Only an exam by an eye doctor can give you a definite answer. The exam usually starts with measuring how clearly you can see, and additional testing includes checking your peripheral vision and the overall health of your eyes. There are a few common indicators that often mean you should visit an eye doctor.

Your Eyes Feel Strained

Squinting or straining to see can overwork the muscles in your eyes. This muscle tension can be a source of frequent headaches, migraines, and eye fatigue. Glasses give your eyes a much-needed break and dramatically relieve eye strain.

Things Appear Blurry

You’re probably familiar with vision problems such as farsightedness, nearsightedness, and astigmatism. These are refraction errors due to the shape of the eye—blurry vision is the result.

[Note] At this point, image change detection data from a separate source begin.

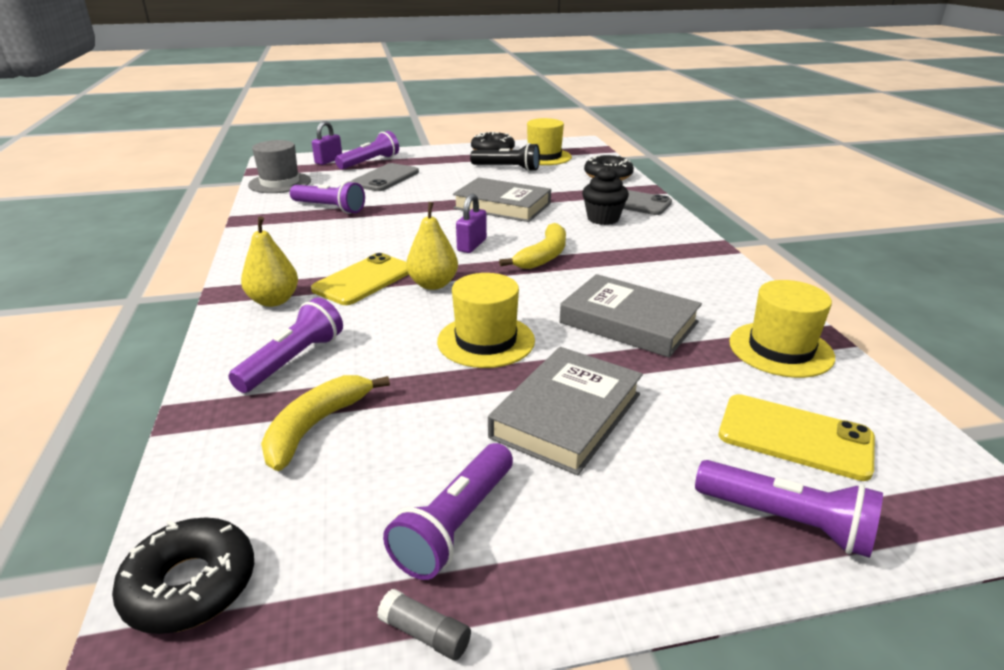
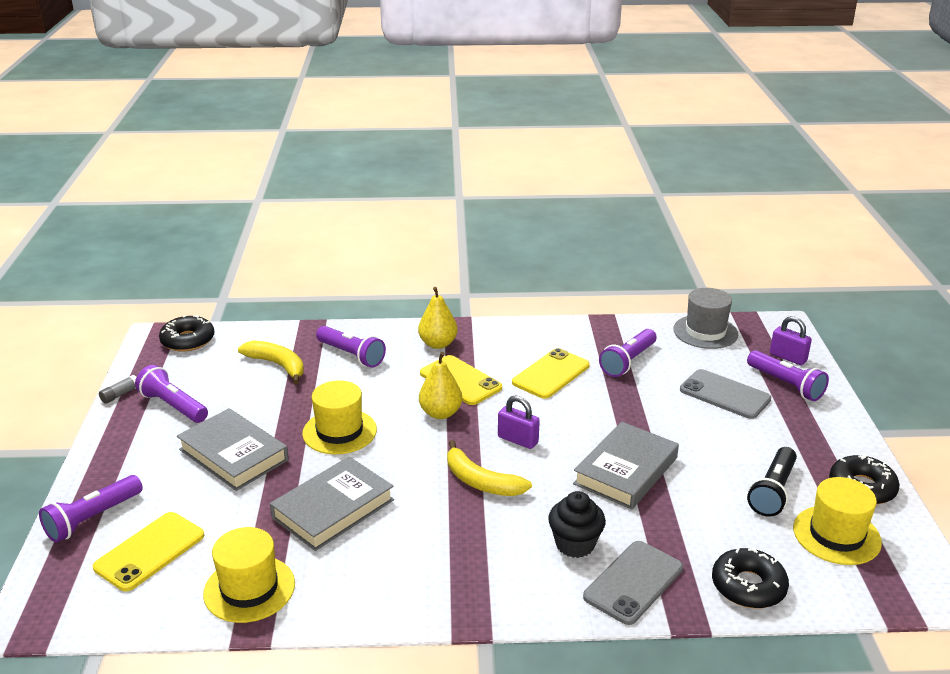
camera: 100 degrees right, 0 degrees up
(351, 237) = (551, 374): none -> yellow phone

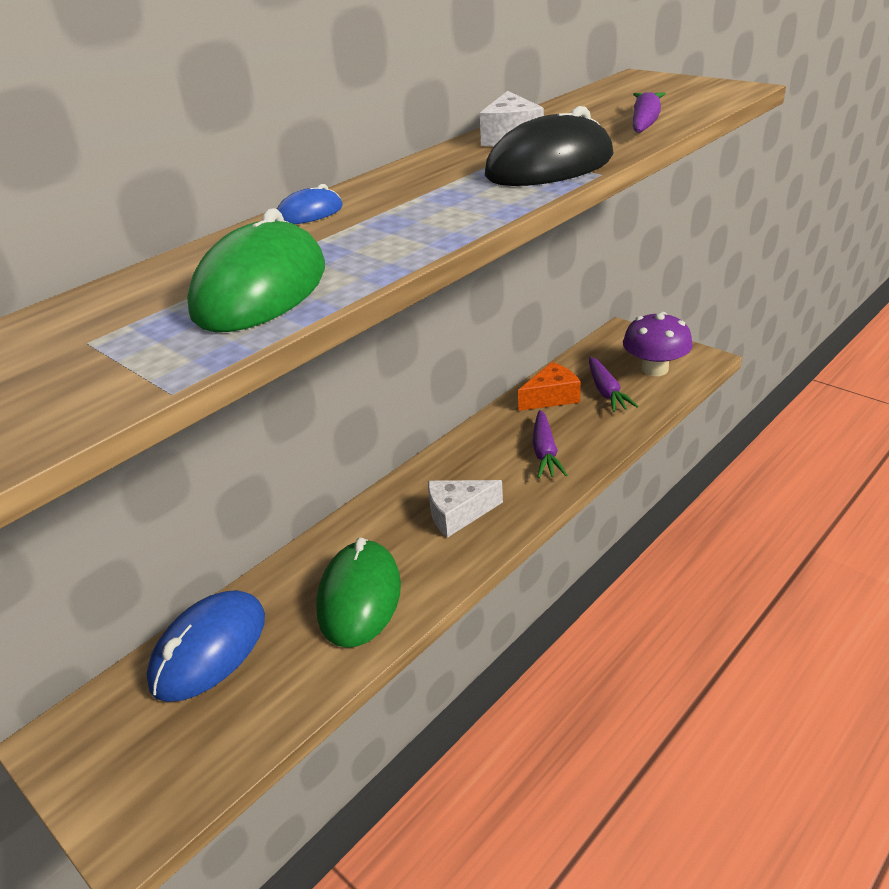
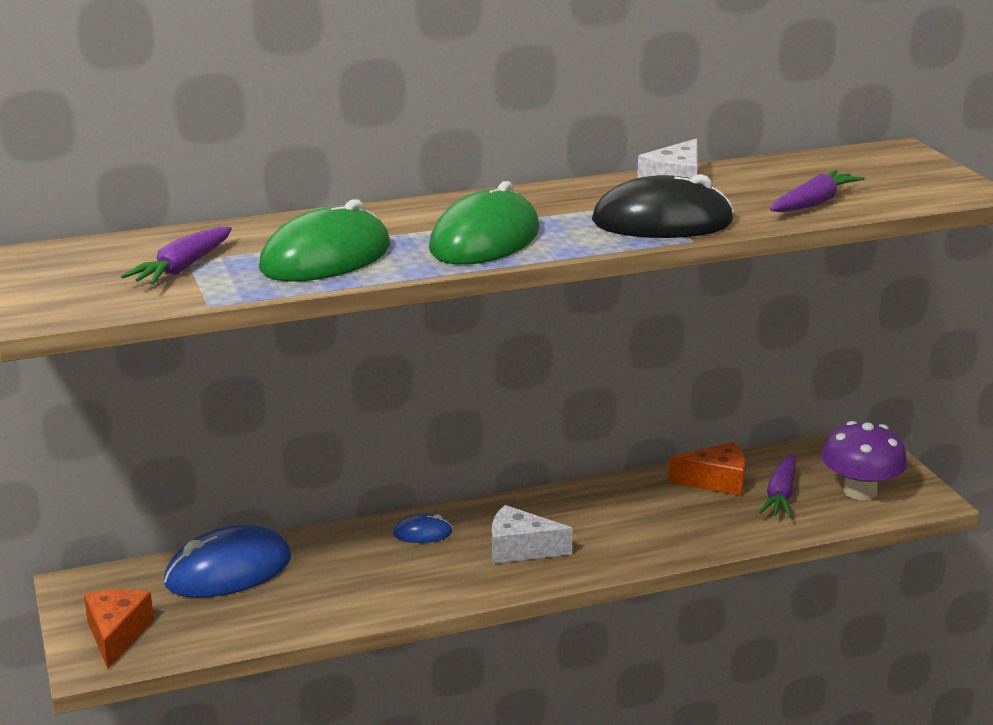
camera: 25 degrees right, 10 degrees down
(137, 784) = (117, 634): none -> orange cheese
(309, 213) = (424, 209): blue mouse -> blue mouse (423, 533)
(359, 597) = (377, 579): green mouse -> green mouse (485, 240)
(545, 452) = (656, 528): purple carrot -> purple carrot (182, 268)

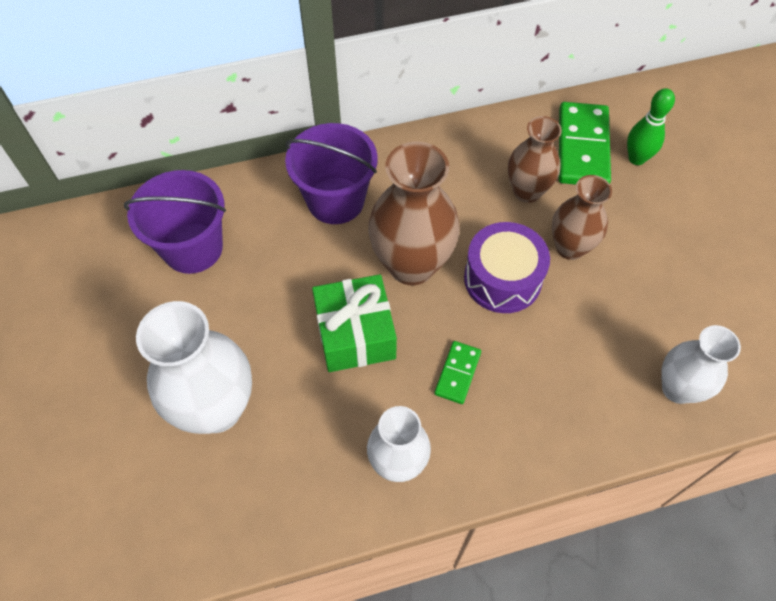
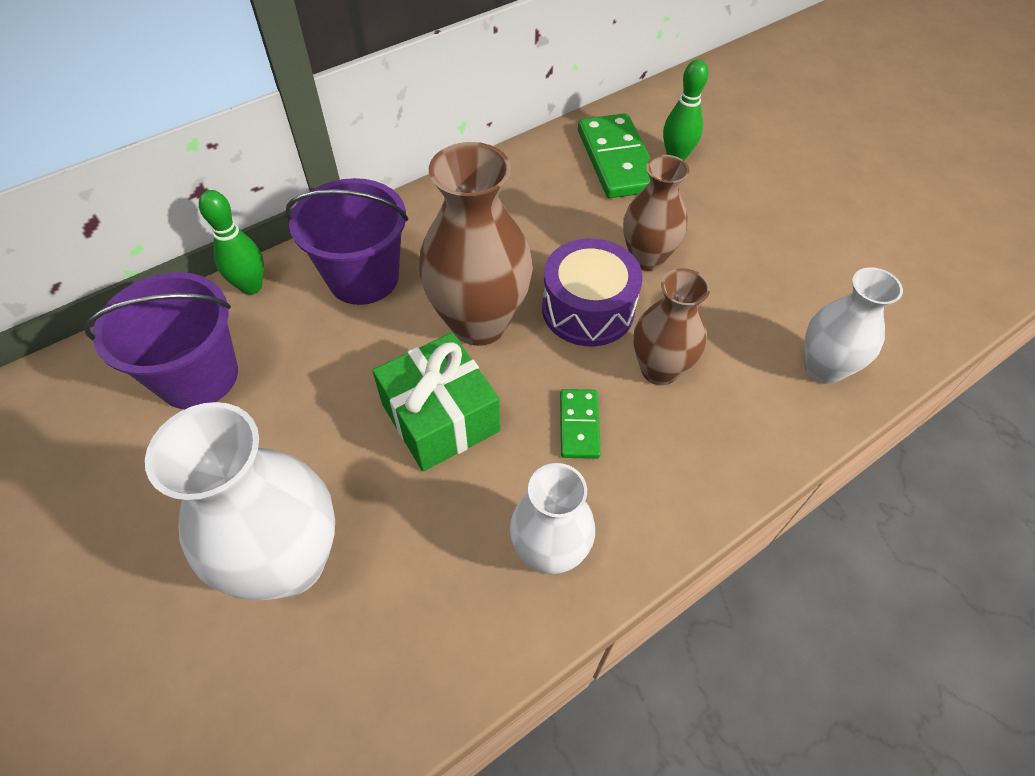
camera: 20 degrees left, 5 degrees down
(250, 184) = (251, 286): none -> green bowling pin
(527, 191) = (577, 215): brown vase -> brown vase (659, 370)

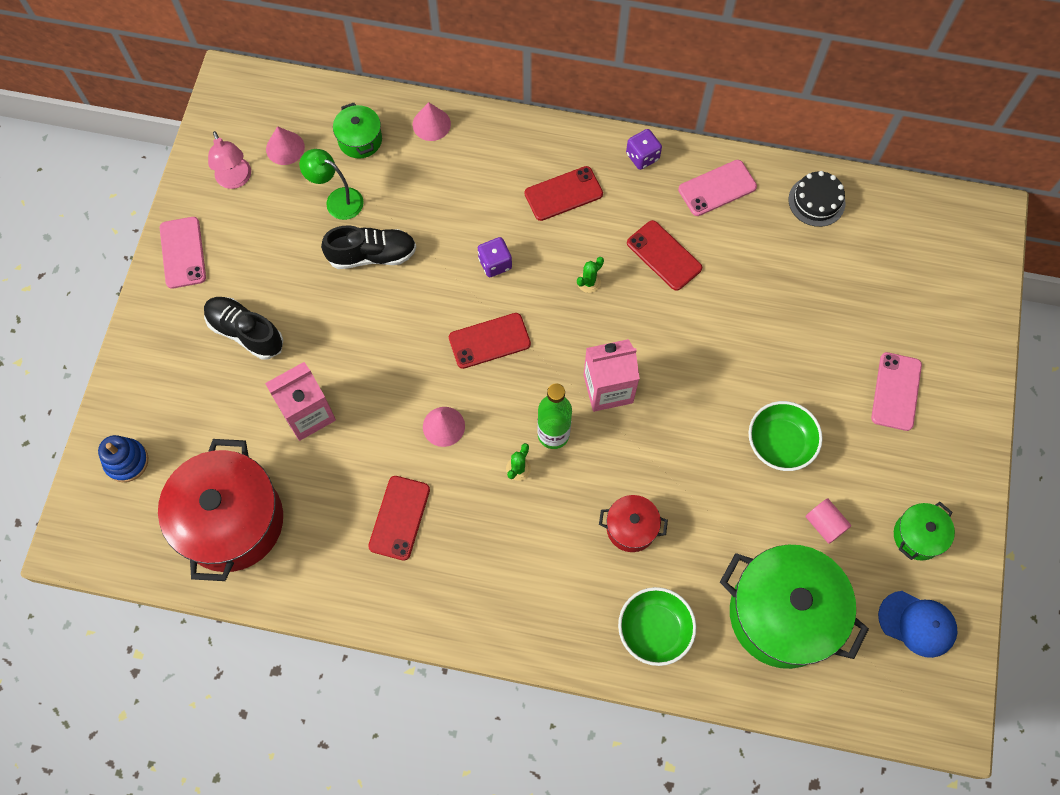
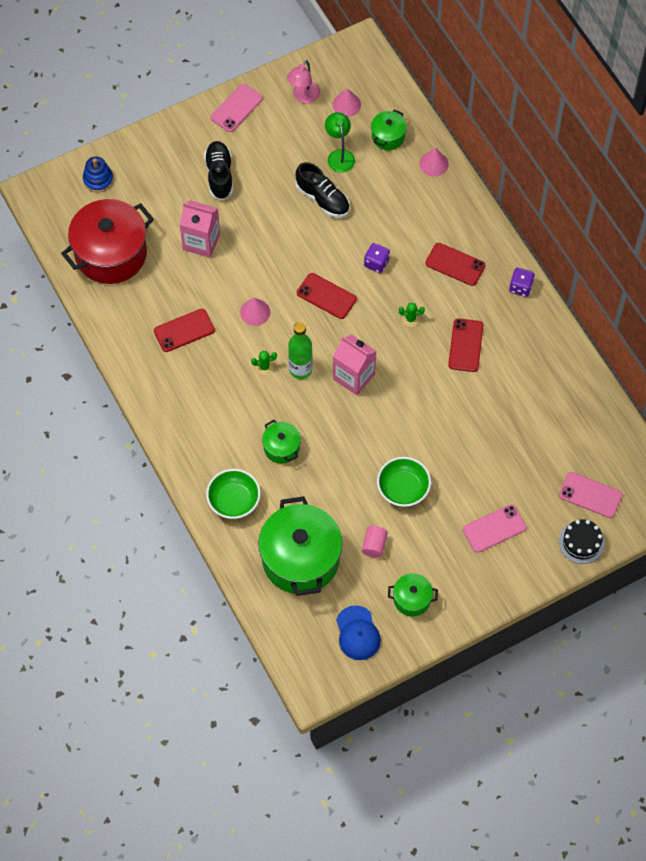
camera: 50 degrees right, 5 degrees down
(631, 528) = (281, 448): red pot -> green pot
(717, 188) = (538, 342): pink phone -> pink phone (590, 495)
(816, 201) = (582, 401): black cake -> black cake (581, 542)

Depending on which vision problem you are experiencing, you can somewhat compensate by standing closer to or further away from objects. Resting your eyes can also help for a period of time. Ultimately, however, the proper glasses prescription can correct these problems and do the work for you.

Bright Lights Are Blinding or Distracting

If you find it difficult to drive at night due to oncoming headlights or streetlights, it might be beneficial to consider glasses. Difficulty driving at night can be the result of varying vision problems including astigmatism or age-related muscle weakness. An eye exam with an optometrist can diagnose the problem and give you options for moving forward.

Additionally, seeing halos around bright lights is sometimes perfectly normal, but it’s a good idea to talk to your eye doctor to see whether eyeglasses would be the right option for you.

There’s Two of Everything

Double vision can be the result of another eye muscle problem. Squinting is one cause, while various eye diseases can also cause double vision.

Glasses can eliminate double vision for many individuals, while others may require surgery. An optometrist may also recommend eye exercises to help strengthen weakened muscles.

Glasses Won’t Help Every Type of Vision Loss

Vision loss can have many root causes, and some individuals may require medical treatment in addition to wearing glasses. If you are experiencing vision problems, visit your local optometrist or ophthalmologist to get a definitive answer about whether wearing glasses is the right step for you.